OUR AIRSPACE IS OUR PROPERTY
Fourthly, Trinidad and Tobago’s continued control of our OECS air space for its near-exclusive, material benefit through its control of the relevant oversight authority remains a contentious issue which demands urgent resolution. This bristles. Neither Barbados nor the OECS has representation on that oversight body; we get no accounting; there is no transparency. It was a colonial construct, later accorded a measure of seeming permanence to post-independent Trinidad and Tobago.
PATRICK MANNING UNDERSTOOD
It is instructive to note that the Patrick Manning administrations in Trinidad and Tobago realized, in practice, that the OECS countries were unequally yoked in CARICOM, and his successive governments in the 21st century made compensatory arrangements by the establishment of a special fund to assist our countries.

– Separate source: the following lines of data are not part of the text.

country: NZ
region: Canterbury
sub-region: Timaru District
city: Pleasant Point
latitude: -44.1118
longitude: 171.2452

Moreover, Patrick Manning, a deeply-committed regionalist in theory and practice, also ensured that foreign exchange was available for our agricultural exports. He, too, was always compliant with Trinidad and Tobago’s contribution to the CARICOM Development Fund (CDF) which was established under Section 158 of the Revised Treaty of Chaguaramas to assist with the socio-economic development of disadvantaged countries, regions, and sectors in CARICOM. A village in my constituency, “Manning Village”, is named in honour of this great Trinidadian and Caribbean leader on account of his profound regional solidarity — a pearl, perhaps greater than his tribe. I would like to name one “Kamla Village” if the circumstances admit.

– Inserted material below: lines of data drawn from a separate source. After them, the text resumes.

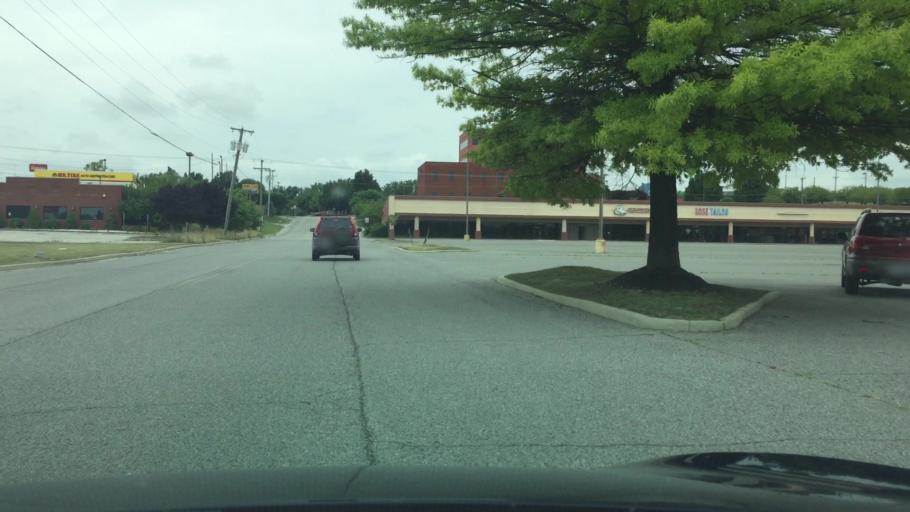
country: US
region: Virginia
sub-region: Montgomery County
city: Merrimac
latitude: 37.1668
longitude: -80.4214
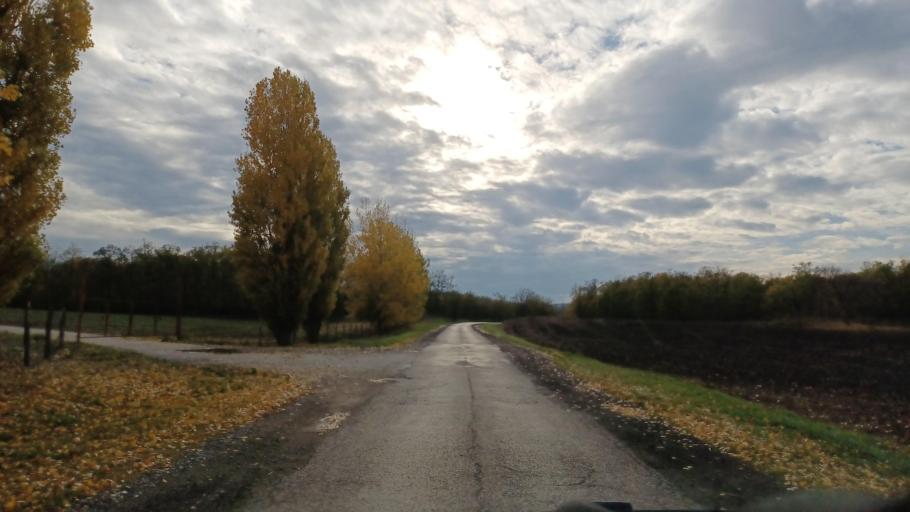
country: HU
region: Tolna
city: Simontornya
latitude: 46.7118
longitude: 18.6003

Up to earlier this year, and continuing, both Trinidad and Tobago and Jamaica have baulked at making their assessed contributions to the CDF. It has been an exercise for the rest of CARICOM akin to pulling teeth without anesthesia. Extremely painful and tiring!
THE OECS SIGNED-ON
The OECS countries had eventually signed-on to the CSME in 2003, two years after we signatured the Revised Treaty of Chaguaramas in 2001. We did so with our eyes wide-open: We knew of the challenges, but we put in the balance at least three other considerations: First, the bundle of “special treatment” measures, inclusive of the CDF, and a protective market for some of our commodities, in Chapter 7 of the Treaty for disadvantaged countries like the OECS member-states; secondly, the more general, and important, CSME provisions relating to free movement of persons and capital, and the like, offered possibilities for the OECS; and thirdly, there was the vital consideration of the enduring value of belonging to CARICOM as an integrated community of nations, and its functional cooperation work in health, education, disaster preparedness, and security, and the coordination of our region’s foreign policy.

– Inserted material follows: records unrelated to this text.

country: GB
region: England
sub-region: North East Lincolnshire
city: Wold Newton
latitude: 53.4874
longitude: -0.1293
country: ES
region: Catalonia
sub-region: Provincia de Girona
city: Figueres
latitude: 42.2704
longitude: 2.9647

CSME MUST BENEFIT US, OR ELSE?
But the Bahamas, as a member-state of CARICOM, is a beneficiary of all the non-CSME values of CARICOM while opting-out of the CSME provisions. The OECS countries may well, most reluctantly, by force of circumstances, have to put on the table the question of the continued relevance of our participation in the CSME, while, of course, remaining in CARICOM, until the inequities referred to herein are satisfied. In that, or any, event, we are called upon to fortify the OECS even more.